Personal information
- Full name: Semir Mesanovic
- Date of birth: January 1, 1981 (age 44)
- Place of birth: SR Bosnia and Herzegovina, SFR Yugoslavia
- Position(s): Forward

Senior career*
- Years: Team / Apps / (Gls)
- 1999: London City SC / 14 / (10)
- 2001–2002: Toronto Croatia / 16 / (7)
- 2003: Indiana Blast / 11 / (3)
- 2003–2006: Milwaukee Wave (indoor) / 34 / (11)
- 2004: Minnesota Thunder / 0 / (0)
- 2005–2006: Chicago Storm (indoor) / 22 / (15)
- 2006–2007: California Cougars (indoor) / 17 / (5)
- 2006–2007: Chicago Storm (indoor) / 5 / (0)
- 2007–2008: California Cougars (indoor) / 29 / (19)
- 2008–2009: Rockford Rampage (indoor) / 18 / (6)
- 2009–2010: Philadelphia KiXX (indoor) / 6 / (7)
- 2009–2010: Rockford Rampage (indoor) / 16 / (10)
- 2010–2011: Chicago Riot (indoor) / 19 / (8)
- 2012–2013: Rockford Rampage (indoor) / 13 / (19)
- 2012–2013: Chicago Soul FC (indoor) / 7 / (2)
- 2014–2015: Chicago Mustangs (indoor) / 4 / (1)
- 2015: RWB Adria / 8 / (3)
- 2015–2016: Cedar Rapids Rampage (indoor) / 10 / (0)
- 2016: Ontario Fury (indoor) / 1 / (0)

International career
- 2003: Canada U-23 / 1 / (0)

= Semir Mesanovic =

Bosnian-Canadian former soccer player (born 1981)

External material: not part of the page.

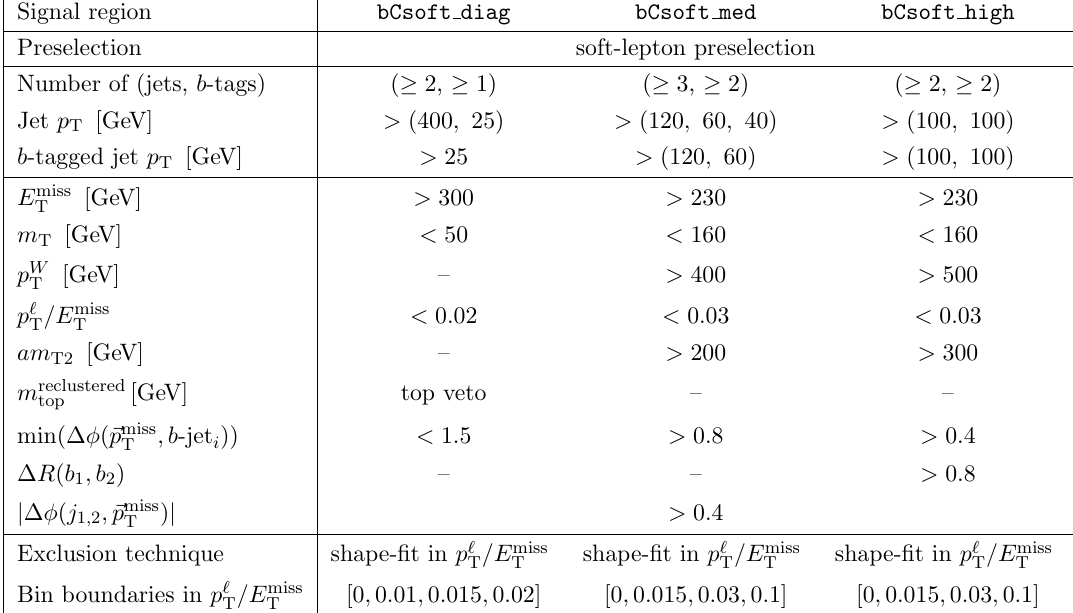
Table 10 . Overview of the event selections for the bCsoft diag , bCsoft med , and bCsoft high SRs. List values are provided in between parentheses and square brackets denote intervals. The veto on the reclustered hadronic top-quark candidate is satis(cid:12)ed for events where no reclustered jet candidate is found, or where the mass of the hadronic top-quark candidate ( m reclustered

Semir Mesanovic (born January 1, 1981) is a former soccer player. Born in Yugoslavia, he represented Canada at international youth level. Mesanovic currently coaches at the Chicago Inter Soccer Club.

== Playing career ==
Mesanovic began his career in 1999 with London City in the Canadian Professional Soccer League. In his debut season he finished as the club's top goalscorer with 10 goals, and clinched a postseason berth. He was also selected for the CPSL All-Star match against a CSA Canada Development Team though he played in the league he was selected for the Canada squad. For his impressive debut season he was recognized by the league with the Rookie of the Year award. He had several trials in Europe before returning to the CPSL to sign with Toronto Croatia in 2001.

In 2003, he signed with the Indiana Blast of the USL A-League, where he appeared in 11 matches and recorded 3 goals. The following season he signed with Minnesota Thunder. In 2015, he played with RWB Adria in the Premier League of America. During the winter seasons he played with several indoor clubs. In his debut season in the Major Indoor Soccer League with Milwaukee Wave he won the MISL Championship in 2003. During his time in the MISL he has played with Chicago Storm, California Cougars, Rockford Rampage, Philadelphia KiXX, Chicago Riot, and Chicago Soul FC. In the Major Arena Soccer League he played with Chicago Mustangs, Cedar Rapids Rampage, and Ontario Fury.

== International career ==
In 2003, he made his first appearance for the Canada U-23 national soccer team against US Virgin Islands.